- [Task to complete] Reproduce the text of every entry below word for word, line by line, and leave out the pictures.

- [Data in this exercise]
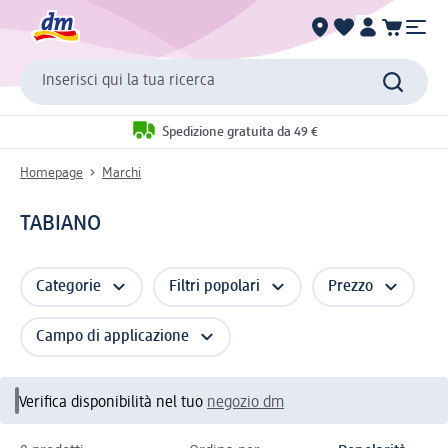
Inserisci qui la tua ricerca
Spedizione gratuita da 49 €
Homepage
Marchi
TABIANO
Categorie
Filtri popolari
Prezzo
Campo di applicazione
Verifica disponibilità nel tuo
negozio dm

- [Task output]
Inserisci qui la tua ricerca
Spedizione gratuita da 49 €
Homepage
Marchi
TABIANO
Categorie
Filtri popolari
Prezzo
Campo di applicazione
Verifica disponibilità nel tuo
negozio dm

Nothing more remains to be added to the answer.